Ein Politikfeld auf der Kippe
Anlass zur Sorge gibt auch der Blick auf den weiteren Budgetpfad. Die Regierungsvorlage für das Bundesfinanzrahmengesetz, das den finanziellen Spielraum der nächsten Jahre absteckt, sieht weitere Kürzungen für den Bereich Äußeres von -6% (2027) und -2% (2028) vor. Sollte die Konjunkturlage diese neuerlichen Einsparungen erzwingen und sich das Burden-Sharing im Außenministerium nicht anders als jetzt gestalten, dann gehen die Kürzungen an die institutionelle Substanz der bilateralen EZA. Sie stellen dann auch die seit 20 Jahren bestehende ADA als Durchführungsorganisation in Frage. Das Risiko eines Kaputtsparens ist hier real.
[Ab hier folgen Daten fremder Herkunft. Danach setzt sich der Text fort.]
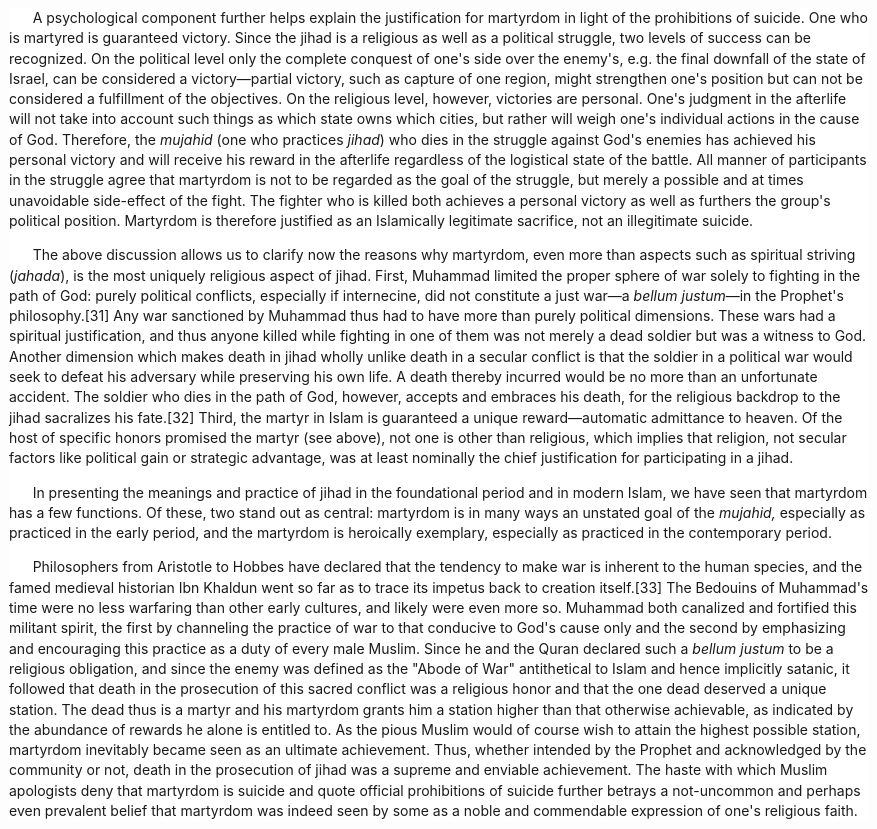       A psychological component further helps explain the justification for martyrdom in light of the prohibitions of suicide. One who is martyred is guaranteed victory. Since the jihad is a religious as well as a political struggle, two levels of success can be recognized. On the political level only the complete conquest of one's side over the enemy's, e.g. the final downfall of the state of Israel, can be considered a victory—partial victory, such as capture of one region, might strengthen one's position but can not be considered a fulfillment of the objectives. On the religious level, however, victories are personal. One's judgment in the afterlife will not take into account such things as which state owns which cities, but rather will weigh one's individual actions in the cause of God. Therefore, the _mujahid_ (one who practices _jihad_) who dies in the struggle against God's enemies has achieved his personal victory and will receive his reward in the afterlife regardless of the logistical state of the battle. All manner of participants in the struggle agree that martyrdom is not to be regarded as the goal of the struggle, but merely a possible and at times unavoidable side-effect of the fight. The fighter who is killed both achieves a personal victory as well as furthers the group's political position. Martyrdom is therefore justified as an Islamically legitimate sacrifice, not an illegitimate suicide.

      The above discussion allows us to clarify now the reasons why martyrdom, even more than aspects such as spiritual striving (_jahada_), is the most uniquely religious aspect of jihad. First, Muhammad limited the proper sphere of war solely to fighting in the path of God: purely political conflicts, especially if internecine, did not constitute a just war—a _bellum justum_—in the Prophet's philosophy.\[31\] Any war sanctioned by Muhammad thus had to have more than purely political dimensions. These wars had a spiritual justification, and thus anyone killed while fighting in one of them was not merely a dead soldier but was a witness to God. Another dimension which makes death in jihad wholly unlike death in a secular conflict is that the soldier in a political war would seek to defeat his adversary while preserving his own life. A death thereby incurred would be no more than an unfortunate accident. The soldier who dies in the path of God, however, accepts and embraces his death, for the religious backdrop to the jihad sacralizes his fate.\[32\] Third, the martyr in Islam is guaranteed a unique reward—automatic admittance to heaven. Of the host of specific honors promised the martyr (see above), not one is other than religious, which implies that religion, not secular factors like political gain or strategic advantage, was at least nominally the chief justification for participating in a jihad.

      In presenting the meanings and practice of jihad in the foundational period and in modern Islam, we have seen that martyrdom has a few functions. Of these, two stand out as central: martyrdom is in many ways an unstated goal of the _mujahid,_ especially as practiced in the early period, and the martyrdom is heroically exemplary, especially as practiced in the contemporary period.

      Philosophers from Aristotle to Hobbes have declared that the tendency to make war is inherent to the human species, and the famed medieval historian Ibn Khaldun went so far as to trace its impetus back to creation itself.\[33\] The Bedouins of Muhammad's time were no less warfaring than other early cultures, and likely were even more so. Muhammad both canalized and fortified this militant spirit, the first by channeling the practice of war to that conducive to God's cause only and the second by emphasizing and encouraging this practice as a duty of every male Muslim. Since he and the Quran declared such a _bellum justum_ to be a religious obligation, and since the enemy was defined as the "Abode of War" antithetical to Islam and hence implicitly satanic, it followed that death in the prosecution of this sacred conflict was a religious honor and that the one dead deserved a unique station. The dead thus is a martyr and his martyrdom grants him a station higher than that otherwise achievable, as indicated by the abundance of rewards he alone is entitled to. As the pious Muslim would of course wish to attain the highest possible station, martyrdom inevitably became seen as an ultimate achievement. Thus, whether intended by the Prophet and acknowledged by the community or not, death in the prosecution of jihad was a supreme and enviable achievement. The haste with which Muslim apologists deny that martyrdom is suicide and quote official prohibitions of suicide further betrays a not-uncommon and perhaps even prevalent belief that martyrdom was indeed seen by some as a noble and commendable expression of one's religious faith.
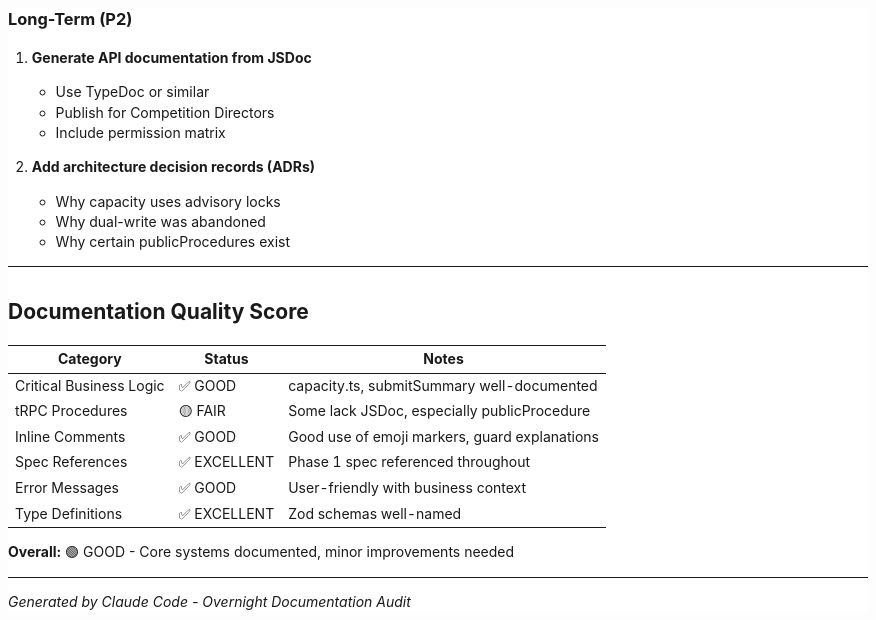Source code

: ### Long-Term (P2)

1. **Generate API documentation from JSDoc**
   - Use TypeDoc or similar
   - Publish for Competition Directors
   - Include permission matrix

2. **Add architecture decision records (ADRs)**
   - Why capacity uses advisory locks
   - Why dual-write was abandoned
   - Why certain publicProcedures exist

---

## Documentation Quality Score

| Category | Status | Notes |
|----------|--------|-------|
| Critical Business Logic | ✅ GOOD | capacity.ts, submitSummary well-documented |
| tRPC Procedures | 🟡 FAIR | Some lack JSDoc, especially publicProcedure |
| Inline Comments | ✅ GOOD | Good use of emoji markers, guard explanations |
| Spec References | ✅ EXCELLENT | Phase 1 spec referenced throughout |
| Error Messages | ✅ GOOD | User-friendly with business context |
| Type Definitions | ✅ EXCELLENT | Zod schemas well-named |

**Overall:** 🟢 GOOD - Core systems documented, minor improvements needed

---

*Generated by Claude Code - Overnight Documentation Audit*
Fazit? Es ist bitter genug, dass die budgetär ohnehin schon unterdotierte Außenpolitik zur Sanierung des Staatshaushalts beitragen muss. Die Reduktionen gerade bei EZA und humanitärer Hilfe sind ethisch wie strategisch fragwürdig: ethisch, weil sie zulasten der Ärmsten gehen; strategisch, weil sich die Außenministerin gestaltbarer Mittel beraubt. In einer geopolitisch kritischen Zeit müsste eine aktive Außenpolitik die Zusammenarbeit mit dem Globalen Süden stärken, neue Allianzen suchen und die Lücke zu füllen versuchen, die andere Geber aus kurzsichtigen Gründen hinterlassen. Es ginge darum, einen nicht nur symbolischen, sondern substanziellen Beitrag zur Stabilisierung der Krisen in unserer Nachbarschaft und darüber hinaus zu leisten. Dazu braucht es echte außenpolitische Reformkraft.
Eine kürzere Version dieses Beitrags erschien am 24.05.2025 in profil.